Quebec bets on Laval firm’s patient-monitoring system
During a press conference held on April 12, Paquet said the financial assistance will help the company, Manyeta Informatique, to complete work on Human Telemetry, which is entering testing stages with patients afflicted with diabetes.
With the subsidy, Manyeta will be spending more than $697,000 bringing the product to market.
“This innovative product will make life easier for thousands of people and will allow medical practitioners to efficiently follow their patients,” said Paquet. “The spread of this kind of technology could have positive consequences on the health system in addition to developing new markets for Quebec businesses. By supporting projects like this, our government shows that it is willing to encourage innovative and productive projects which help to spread the know-how that we have here.”

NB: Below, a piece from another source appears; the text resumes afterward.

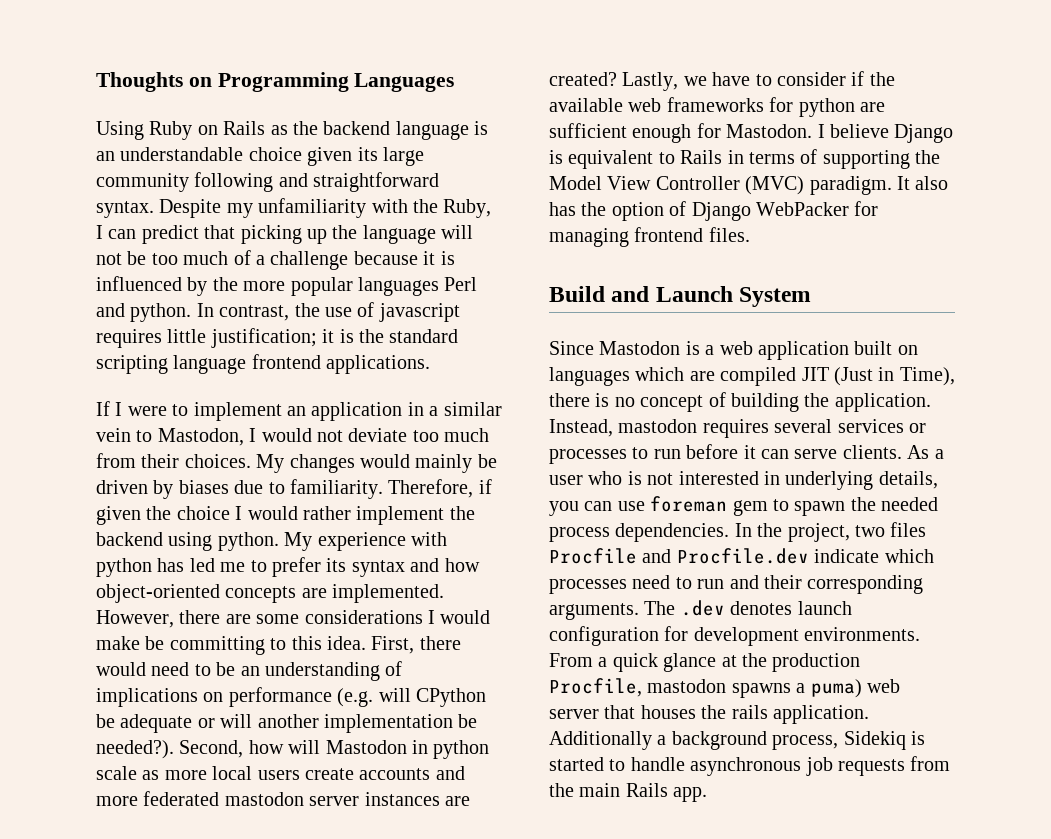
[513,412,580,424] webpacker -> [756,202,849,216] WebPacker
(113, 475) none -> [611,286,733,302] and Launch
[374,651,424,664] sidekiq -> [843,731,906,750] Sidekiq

Manyeta’s multi-platform software system is aimed mostly at persons suffering from chronic diseases. The system will make it possible for those with reduced mobility to be able to be in contact interactively with health care professionals located a considerable distance away.
With technical support the patient will be able to transmit certain key data about their current state of health, exchange messages with medical staff, and receive instructions about medications which should be taken. All this information will then be transmitted to a health care central to be stored in the patient’s dossier. The system will also be able to set certain critical thresholds in the patient’s health state and will set off alarms if and when problems arise.
“This support from the government couldn’t come at a better time, as we are ready to launch this telemetry system on the American market, to make our new product commercially viable,” said Mario Perron, founder and president of Manyeta Informatique. “The confidence that the government is showing towards us will help us as we pursue our activities and try to bring out this technology to help people who need it.”
Manyeta Informatique is not alone in developing this kind of technology. The demand for systems to help medically supervise patients at-distance is on the rise, given the aging of the population, the elevated costs of hospitalization and a shortage of human resources to perform such tasks in hospital settings. For its part, Manyeta Informatique has been targeting the U.S. market, where there’s no lack of government agencies, hospitals and private health insurance providers as potential clients.
According to Perron, the company’s software will improve on existing systems that run on computers and smart phones. Manyeta’s will be designed to operate in conjunction with cable TV. According to Perron, up to 30 per cent of the North American population doesn’t have a computer, but cable television is easier to access.
To be launched in U.S.
The new system has been tested here in Quebec and Manyeta is preparing to try it out in 30 states in the U.S. with the assistance of the largest American cable operator, Comcast, which reported $55.842 billion in revenue last year.
“We have several indications that the American market is ready for our solution and that there will be a lot of action in the coming years,” Perron said. Among the signs, he said government officials in the U.S. appear ready to adopt a policy by which users of the Manyeta system would be reimbursed what will have to pay for it. “That would obviously open the door to an extraordinary deployment of our solution,” Perron said.